Ferne Welten außerhalb unseres Sonnensystems können ungemütliche Ort für Leben sein. Entweder ist es bitterkalt auf so einem Exoplaneten. Oder der Stern, den sie umkreisen, strahlt so stark, dass keine irdische Sonnencreme auch nur den Hauch einer Chance hätte, hier menschliche Haut zu schützen. Von der Luft zum Atmen ganz zu Schweigen. Sie fehlt meist ganz.

Damit Leben auf einem Planeten kreuchen und fleuchen kann, braucht es eine Atmosphäre. Sie hält kosmische Strahlung ab, die das Erbgut von Zellen zerstören könnte. Sie sorgt dafür, dass Planetenbewohnern nicht ständig heiß und kalt wird, je nachdem, ob die Sonne gerade scheint oder nicht. Und auch Wasser bleibt nur flüssig, wenn es einen Schutzmantel um Welten gibt.

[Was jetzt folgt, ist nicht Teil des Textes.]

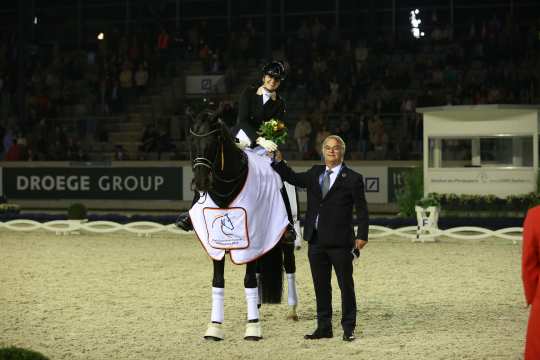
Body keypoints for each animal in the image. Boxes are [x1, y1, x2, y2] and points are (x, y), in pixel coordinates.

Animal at [185, 109, 296, 340]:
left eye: (213, 141)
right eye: (191, 141)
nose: (200, 183)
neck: (226, 187)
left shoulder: (251, 239)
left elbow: (249, 281)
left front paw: (253, 327)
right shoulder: (216, 243)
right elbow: (218, 281)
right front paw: (214, 327)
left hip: (285, 237)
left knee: (290, 267)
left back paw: (292, 311)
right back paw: (258, 305)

Zum Glück ist unser Planet offenbar gut gewappnet. Sogar besser als bislang vermutet. So zumindest ist zu verstehen, was Forscher im Magazin Nature berichten. Grundsätzlich wurde die schützende Hülle von Planeten wohl unterschätzt. Auch die Atmosphäre der Erde ist robuster als bislang gedacht. Leben wird es daher hier auch noch die nächsten bis zu eine Milliarde Jahre lang geben.

Zu diesem Ergebnis kommen französische und amerikanische Wissenschaftler. Erstmals simulierten sie die Atmosphäre der Erde dreidimensional, mittels eines Computermodells. Die Berechnungen ergaben einen neuen Wert, ab dem die Sonnenstrahlung auf einen Planet so stark ist, dass er austrocknet.

Hitzetod durch die Wärmedecke

Nahe Sterne erwärmen Planeten und lassen auch Wolken in ihrer Atmosphäre entstehen, da Wasser auf der Oberfläche des Himmelskörpers verdampft. Diese Wolken wirken wie eine Wärmedecke. Sie lassen zwar die Wärmestrahlung durch. Will die Wärme aber vom Planeten aus in die kalten Weiten des Alls zurück, halten Wolken sie auf.

Normalerweise sorgt dieser Effekt dafür, dass die Temperatur auf einem Planeten erträglich bleibt. Übersteigt aber die Wärmestrahlung der Sonne einen kritischen Wert, beginnt ein Teufelskreis. Der Planet heizt sich mehr und mehr auf, der Himmel bewölkt sich stärker und stärker. Der Wärmedecken-Effekt hält an, bis kein flüssiges Wasser mehr auf dem Planeten vorliegt. Es kommt zum Treibhaus-Kollaps.

Bislang basierten die Abschätzungen für diesen kritischen Wert nur auf eindimensionalen Atmosphärenmodellen. Man ging also davon aus, dass die Atmosphäre rund um einen Planeten homogen und überall gleich feucht ist. Der kritische Wert lag damit bislang bei einer Strahlungsleistung von 350 Watt pro Quadratmeter.

"Aber selbst auf einem Planeten mit einer sehr feuchten Atmosphäre gibt es durch die Zirkulation der Luft sehr trockene Regionen ohne Wolkendecke", sagt François Forget, der die Studie mit Kollegen durchgeführt hat. "Diese trockenen Regionen sind wie Löcher in der Wärmedecke, aus denen die Wärme ins All entfliehen kann." Der Grenzwert, den die Forscher jetzt fanden, berücksichtigt das. Er liegt bei 375 Watt pro Quadratmeter.

Was bedeutet das? Wenn die Sonne in den nächsten Abermillionen von Jahren stetig anschwillt und sich der Abstand zwischen Erde und ihr um fünf Prozent des jetzigen Werts verringert, sollte Wasser auf zumindest Teilen des Erdballs noch flüssig bleiben. Bislang war man davon ausgegangen, das die Umwandlung zur Wüste schon dann einsetzen würde, wenn der Abstand zwischen Erde und Sonne um ein Prozent schrumpfen würde.